Collected data entries
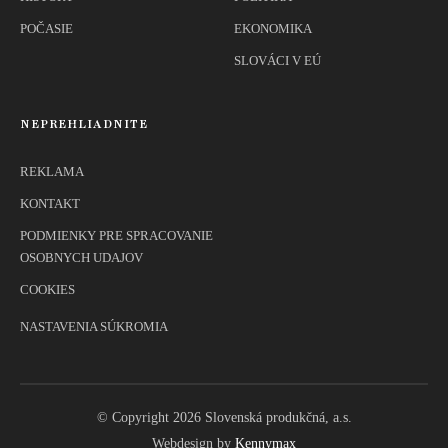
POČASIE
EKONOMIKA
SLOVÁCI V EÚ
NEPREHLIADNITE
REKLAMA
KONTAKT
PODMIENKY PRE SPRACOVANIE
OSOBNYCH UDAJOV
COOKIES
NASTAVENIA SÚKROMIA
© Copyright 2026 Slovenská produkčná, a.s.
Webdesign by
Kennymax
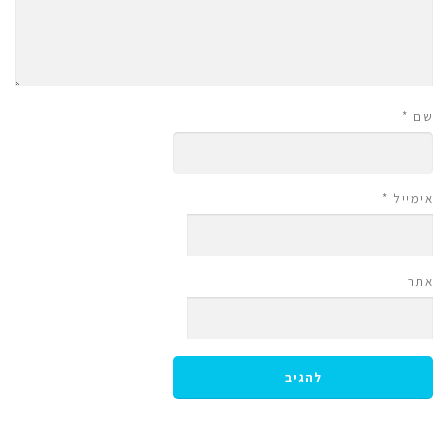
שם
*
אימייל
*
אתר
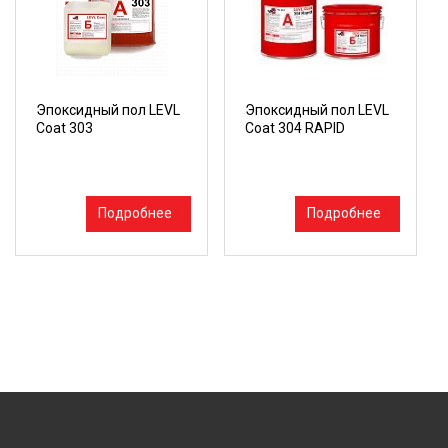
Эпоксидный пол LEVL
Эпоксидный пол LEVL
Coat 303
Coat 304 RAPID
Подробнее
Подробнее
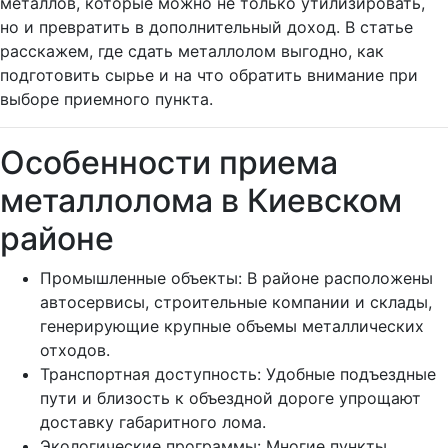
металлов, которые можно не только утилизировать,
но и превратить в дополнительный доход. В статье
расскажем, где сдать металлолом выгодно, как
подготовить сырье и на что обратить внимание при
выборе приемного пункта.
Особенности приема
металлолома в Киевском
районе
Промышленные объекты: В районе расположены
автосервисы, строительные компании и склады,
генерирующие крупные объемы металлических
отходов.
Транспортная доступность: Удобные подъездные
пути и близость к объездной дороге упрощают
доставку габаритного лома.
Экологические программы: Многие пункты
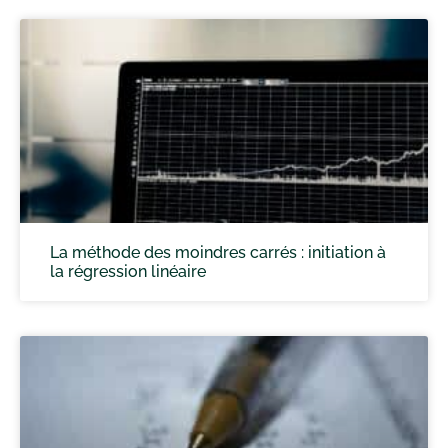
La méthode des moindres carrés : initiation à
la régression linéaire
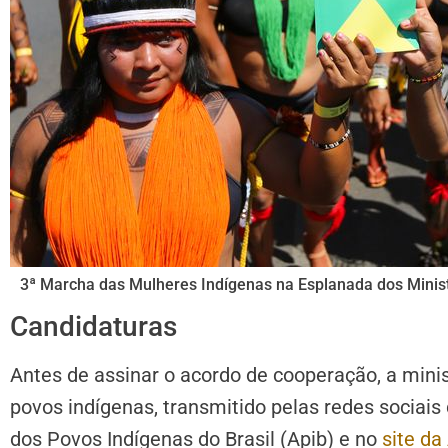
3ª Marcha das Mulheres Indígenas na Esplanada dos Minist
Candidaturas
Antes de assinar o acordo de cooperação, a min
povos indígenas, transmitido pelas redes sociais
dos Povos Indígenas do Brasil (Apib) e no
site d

The task: Copy out the lines above with "районе" in them.

Expected answer:
районе
Промышленные объекты: В районе расположены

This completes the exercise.